Pensemos numa velha senhora que já perdeu cinco filhos e quatro netos para a violência. Ela espera no seu casebre. Ela sabe, por experiência, que o desfecho não deve ser bom. Quase nunca termina bem. Ela reza, fecha os olhos, tenta esquecer, tenta dormir um pouco, tenta se distrair, iludir, enganar, acalmar, esconder-se de si mesma e das suas péssimas lembranças. Gostaria de matar suas recordações. Tanta gente sem memória por aí. Ela lembra de tudo tintim por tintim. Restam alguns créditos no cartão do celular. Arrisca um ou dois telefonemas que em nada resultam. A angústia volta, dispara, acelera o coração, o tempo não passa, a noite não avança, a escuridão se intensifica apesar da luz acesa e dos olhos queimando sem lágrimas. A dor parece maior quando não se consegue chorar. O choro é interno.

A alma inundada.

Assim vai ficar até o amanhecer. Não dormirá. Não chorará. Não deixará de pensar. Viverá mais uma noite sem fim. Como são longas as noites em que se espera uma notícia de morte. Lembra do neto. Passa um filme na sua mente. Ela o vê pequeno, hesitante. Ele inventaria os seus medos, problemas, fragilidades, esperanças. Ela o vê crescer. Ela se comove.
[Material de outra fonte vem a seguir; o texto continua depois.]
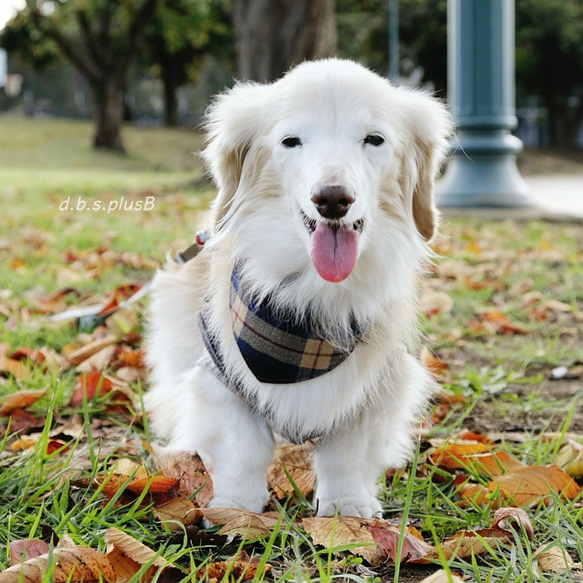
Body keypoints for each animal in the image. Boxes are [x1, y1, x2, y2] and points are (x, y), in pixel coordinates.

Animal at [145, 57, 452, 516]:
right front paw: (237, 508)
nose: (332, 199)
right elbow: (243, 446)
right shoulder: (221, 375)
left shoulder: (378, 384)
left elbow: (347, 453)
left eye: (374, 139)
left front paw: (346, 509)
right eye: (291, 141)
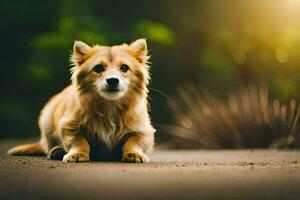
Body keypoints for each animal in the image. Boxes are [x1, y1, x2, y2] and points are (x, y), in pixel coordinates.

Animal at [7, 38, 155, 162]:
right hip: (46, 120)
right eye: (98, 68)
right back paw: (57, 151)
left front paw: (134, 153)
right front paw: (78, 154)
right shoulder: (69, 127)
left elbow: (133, 142)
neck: (109, 107)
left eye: (124, 68)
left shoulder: (143, 131)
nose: (112, 80)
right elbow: (79, 142)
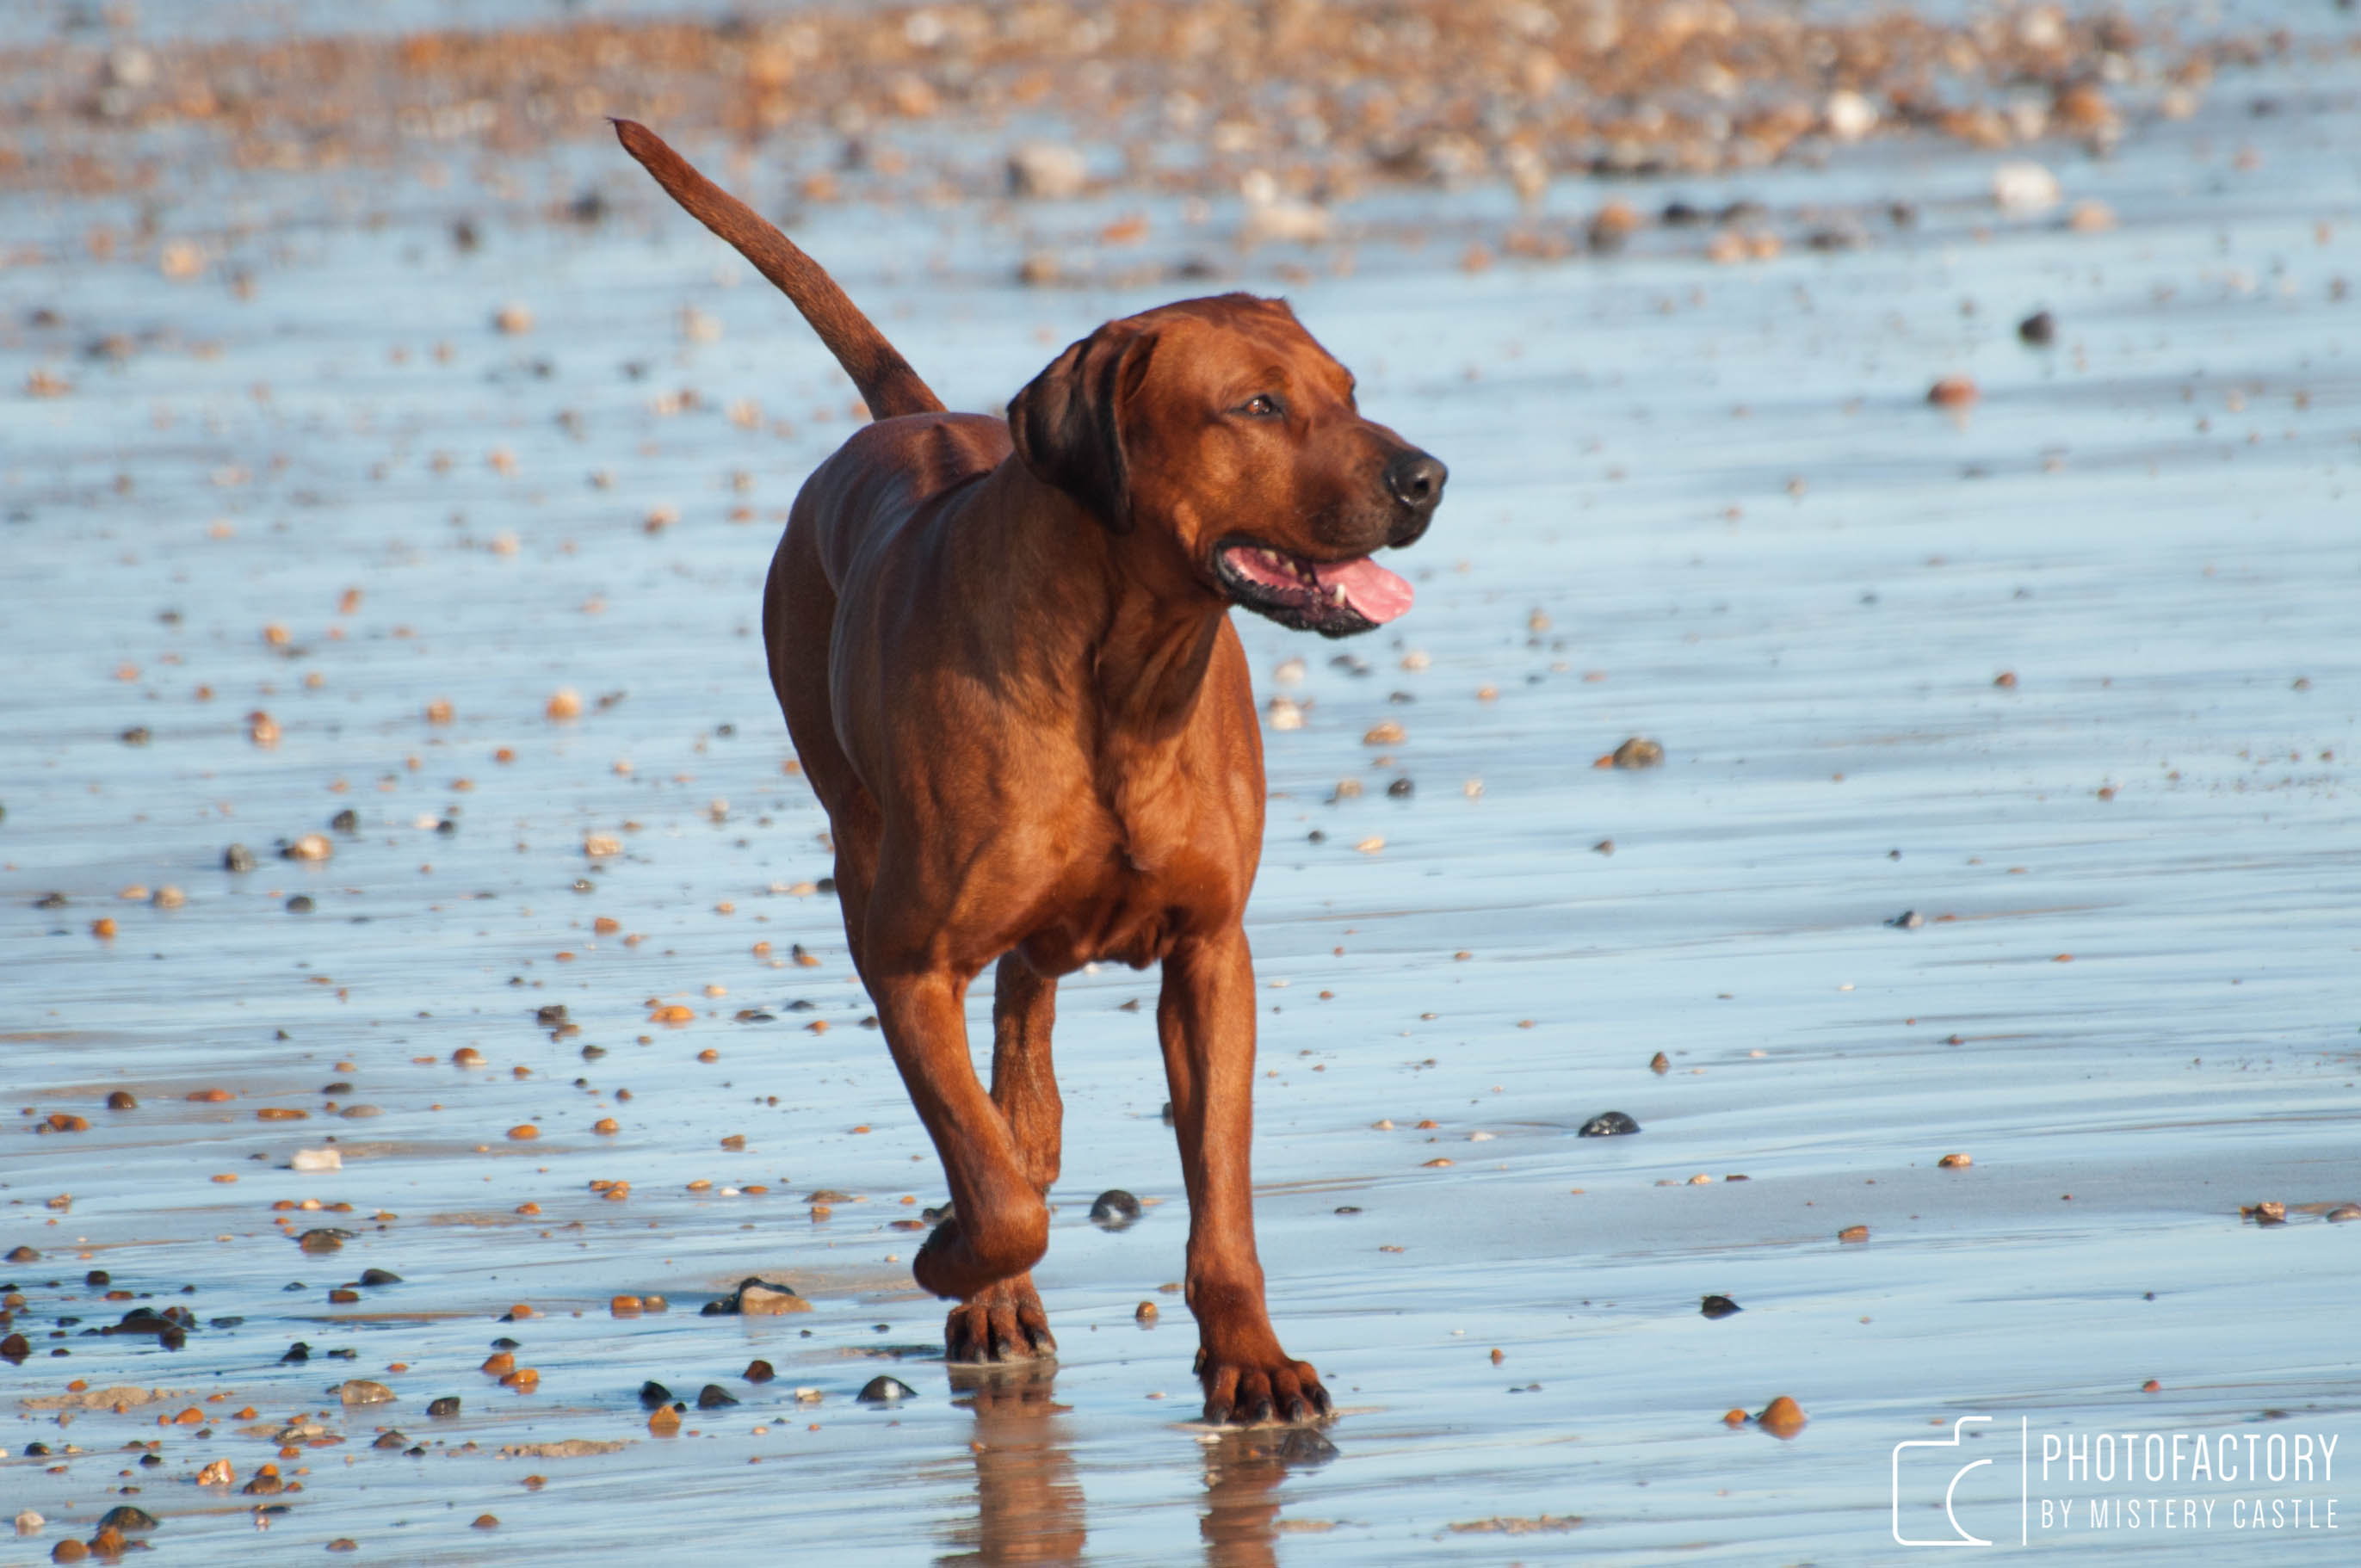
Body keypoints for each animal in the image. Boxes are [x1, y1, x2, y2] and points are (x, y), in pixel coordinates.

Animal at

Ainda assim, não chora. Foi assim nas outras vezes. A vida deu-lhe uma secura. O que faz agora? Como espera saber? Em quem pode confiar? É aí que na simplicidade da sua vida tudo se revela cruelmente inacreditável. Só há uma coisa a fazer sem correr riscos. Uma coisa tão óbvia que espanta quando confessada num quase sussurro.

– Esperar?

– Sim, esperar.

– Sem fazer nada?

– Fazendo o que dá, o que a gente pode fazer, o que temos.

– O que mesmo?

– Escutando rádio.

– Como?

– A gente escuta o rádio. Eles sempre dão a notícia.